Current research there is using an adapted version of ink-jet printing technology to “print” skin for soldiers with life-threatening burns in which skin cells are placed directly into a cartridge along with essential support material and then directly applied to a soldier’s wound. The Wake Forest team have also developed a unique 3D printer to produce organ and tissue prototypes.

In a pair of other projects, the Wake Forest team has created functional heart cells which relied on both stem cells and “engineered artificial heart tissue.”

The project is ‘bleeding edge’ stuff which takes existing human heart cells and then “animates” them in the lab.

Anthony Atala, M.D., is the Director of the Wake Forest Institute for Regenerative Medicine. He’s also W.H. Boyce Professor and Chair of the Department of Urology there, and he’s a practicing surgeon and a researcher in regenerative medicine. While his current work focuses on growing new human cells, tissues, and organs, Dr.
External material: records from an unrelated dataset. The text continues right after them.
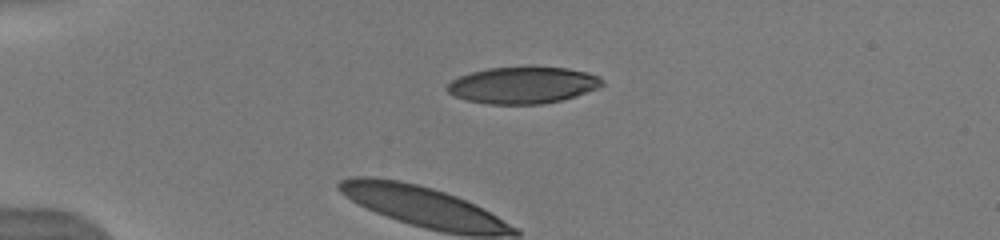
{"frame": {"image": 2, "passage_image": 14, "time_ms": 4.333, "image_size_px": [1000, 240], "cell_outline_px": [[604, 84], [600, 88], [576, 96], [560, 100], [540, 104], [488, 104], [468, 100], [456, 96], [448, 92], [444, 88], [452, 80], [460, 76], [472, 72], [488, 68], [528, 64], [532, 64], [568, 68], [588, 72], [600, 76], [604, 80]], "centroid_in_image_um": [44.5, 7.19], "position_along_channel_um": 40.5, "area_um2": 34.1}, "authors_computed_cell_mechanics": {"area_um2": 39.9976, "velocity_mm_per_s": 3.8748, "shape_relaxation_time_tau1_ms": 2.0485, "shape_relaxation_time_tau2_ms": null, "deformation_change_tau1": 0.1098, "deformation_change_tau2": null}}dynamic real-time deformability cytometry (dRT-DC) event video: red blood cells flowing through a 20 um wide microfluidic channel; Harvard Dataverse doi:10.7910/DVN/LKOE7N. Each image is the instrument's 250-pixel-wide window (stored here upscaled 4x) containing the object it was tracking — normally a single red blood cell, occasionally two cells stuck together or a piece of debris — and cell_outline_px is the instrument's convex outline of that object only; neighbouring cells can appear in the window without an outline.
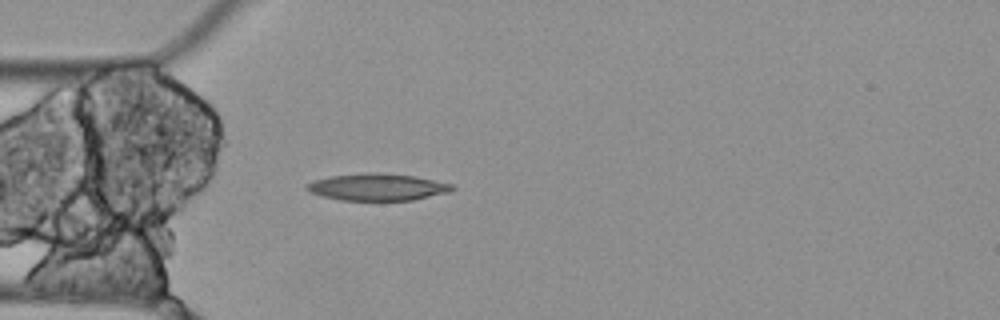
{"species": "Egyptian fruit bat (a non-hibernating species)", "species_latin": "Rousettus aegyptiacus", "temperature_condition": "cold", "stored_images_in_passage": 5, "camera_frame_rate_fps": 3000, "um_per_image_px": 0.085, "animal": {"sex": "female"}, "frame": {"image": 1, "passage_image": 5, "time_ms": 1.333, "image_size_px": [1000, 320], "cell_outline_px": [[456, 188], [448, 192], [412, 200], [340, 200], [308, 192], [304, 188], [304, 184], [312, 180], [328, 176], [364, 172], [380, 172], [416, 176], [452, 184]], "centroid_in_image_um": [32.01, 15.88], "position_along_channel_um": 53.0, "area_um2": 23.12}}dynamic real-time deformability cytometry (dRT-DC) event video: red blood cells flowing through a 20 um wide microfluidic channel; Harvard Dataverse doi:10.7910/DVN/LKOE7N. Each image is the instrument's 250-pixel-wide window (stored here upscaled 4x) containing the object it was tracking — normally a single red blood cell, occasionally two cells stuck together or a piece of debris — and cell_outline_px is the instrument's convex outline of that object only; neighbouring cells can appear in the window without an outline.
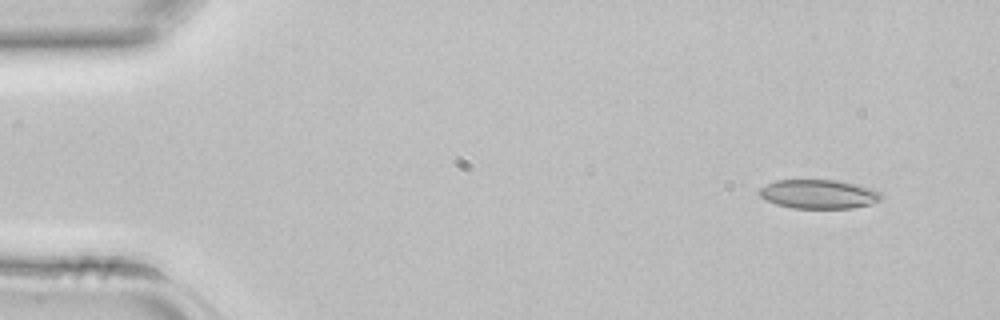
{"species": "common noctule bat (a hibernating species)", "species_latin": "Nyctalus noctula", "temperature_condition": "room temperature", "stored_images_in_passage": 42, "camera_frame_rate_fps": 3000, "um_per_image_px": 0.085, "animal": {"sex": "female", "body_mass_g": 22.7, "forearm_length_mm": 54.2}, "frame": {"image": 1, "passage_image": 3, "time_ms": 0.667, "image_size_px": [1000, 320], "cell_outline_px": [[880, 200], [872, 204], [852, 208], [792, 208], [776, 204], [764, 200], [756, 192], [760, 188], [776, 180], [836, 180], [856, 184], [872, 188], [880, 192]], "centroid_in_image_um": [69.56, 16.5], "position_along_channel_um": 15.4, "area_um2": 20.69}}
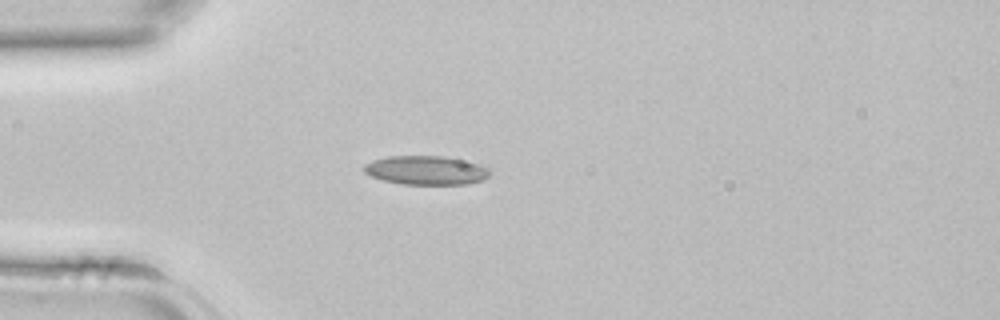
{"frame": {"image": 2, "passage_image": 11, "time_ms": 3.333, "image_size_px": [1000, 320], "cell_outline_px": [[488, 176], [484, 180], [468, 184], [404, 184], [384, 180], [372, 176], [364, 172], [364, 164], [372, 160], [388, 156], [444, 156], [476, 164], [488, 168]], "centroid_in_image_um": [36.18, 14.47], "position_along_channel_um": 48.8, "area_um2": 20.92}}
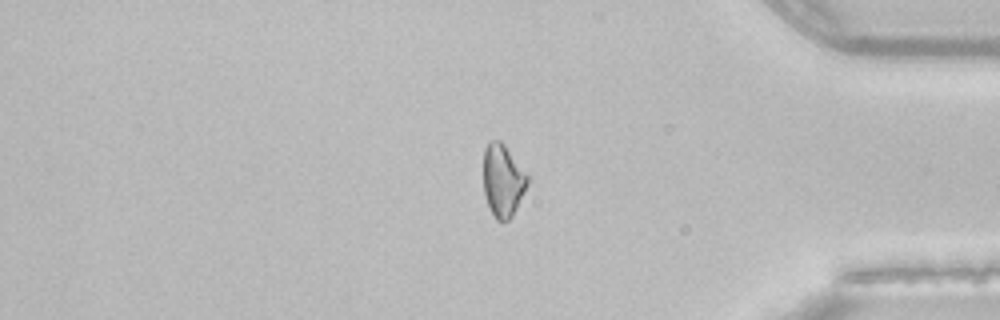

Atala and his team say the fact that they’ve created life-size human organs — including bladders and vaginas which have remained fully functional years after being implanted — has no plans to create a full-sized, functional human heart.

The team are also responsible for the “body-on-a-chip” program, a miniaturized human system which will ultimately be used to model the response of the human body to contagions like the Ebola virus or deadly warfare gases such as sarin and ricin. Funding for that program came from the Space and Naval Warfare Systems Center and the US Defense Threat Reduction Agency.

Miniature lab-engineered, organ-like hearts, lungs, livers, and blood vessels — linked together with a circulating blood substitute — will be used both to predict the effects of chemical and biologic agents and to test the effectiveness of potential treatments,” Atala adds.